### WORK ITEM
Only one stretch of the records below is wanted: the lines from the one holding "hfov_deg: 81.3" through the one holding "focal_mm: 14". Return it exactly, both ends included.

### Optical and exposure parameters
'''

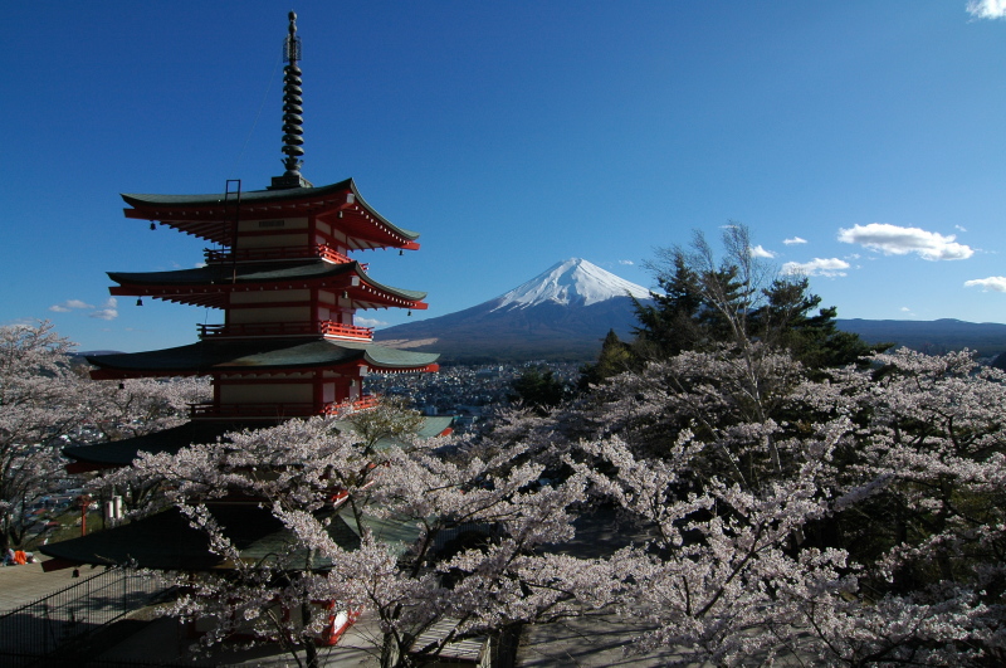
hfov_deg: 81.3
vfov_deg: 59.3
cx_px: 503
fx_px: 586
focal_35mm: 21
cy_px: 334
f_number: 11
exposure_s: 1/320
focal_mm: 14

'''
'''

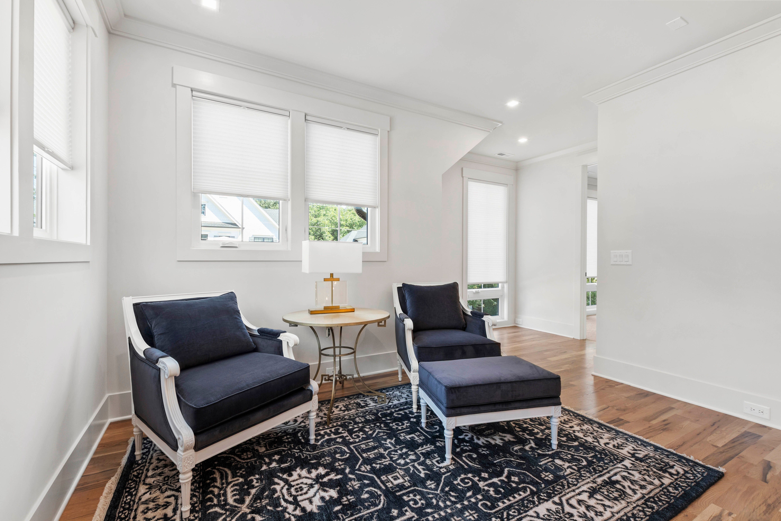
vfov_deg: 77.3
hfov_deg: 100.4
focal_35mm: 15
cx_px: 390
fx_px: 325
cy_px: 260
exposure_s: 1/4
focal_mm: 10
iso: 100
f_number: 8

'''

### SOLUTION FOR THIS TASK
hfov_deg: 81.3
vfov_deg: 59.3
cx_px: 503
fx_px: 586
focal_35mm: 21
cy_px: 334
f_number: 11
exposure_s: 1/320
focal_mm: 14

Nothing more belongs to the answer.